Dataset excerpts
^^^^^^^^^^^^^^^^
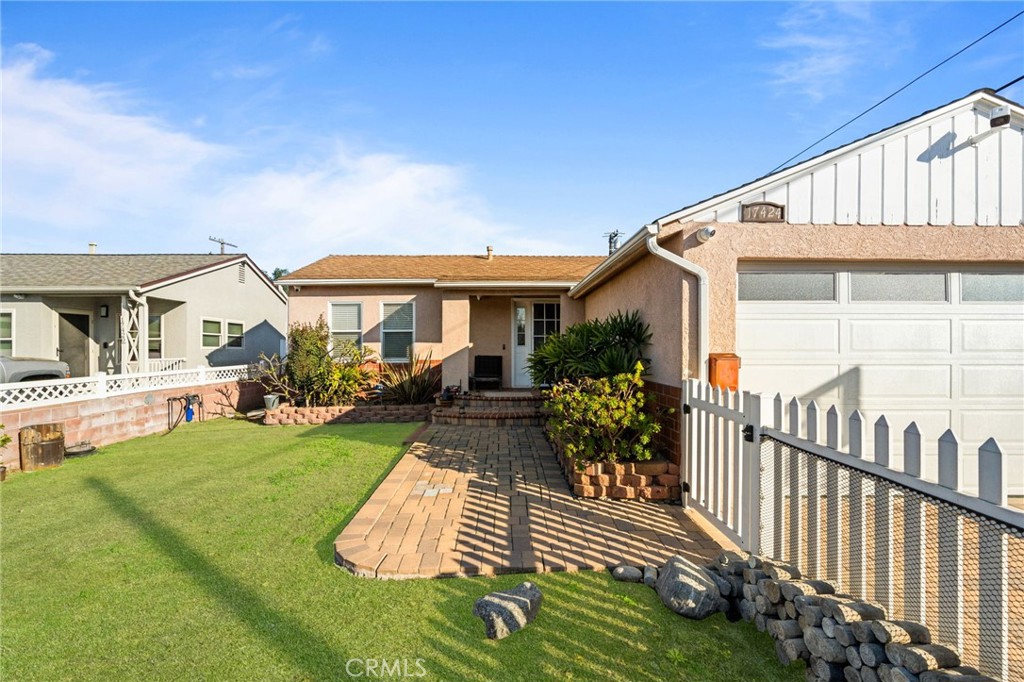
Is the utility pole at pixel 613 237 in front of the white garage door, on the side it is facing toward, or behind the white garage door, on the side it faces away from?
behind

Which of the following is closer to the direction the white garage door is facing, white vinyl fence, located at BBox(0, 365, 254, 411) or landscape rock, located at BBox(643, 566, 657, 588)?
the landscape rock

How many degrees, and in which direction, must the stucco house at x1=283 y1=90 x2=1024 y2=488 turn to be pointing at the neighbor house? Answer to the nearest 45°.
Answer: approximately 90° to its right

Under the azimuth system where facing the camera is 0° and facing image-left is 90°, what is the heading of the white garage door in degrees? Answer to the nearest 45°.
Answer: approximately 0°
^^^^^^^^^^^^^^^^
→ **Directions**
Copy everything from the line containing "How many degrees, and" down to the end of the rows, character for character, including both ends.

→ **Solution to the exercise**
How many degrees, and in which direction, must the stucco house at x1=283 y1=90 x2=1024 y2=488 turn to be pointing at the neighbor house? Answer to the nearest 45°.
Answer: approximately 90° to its right

Under the azimuth system where facing the camera is 0° and facing image-left is 90°, what is the heading of the white garage door in degrees? Answer to the nearest 45°.
Answer: approximately 0°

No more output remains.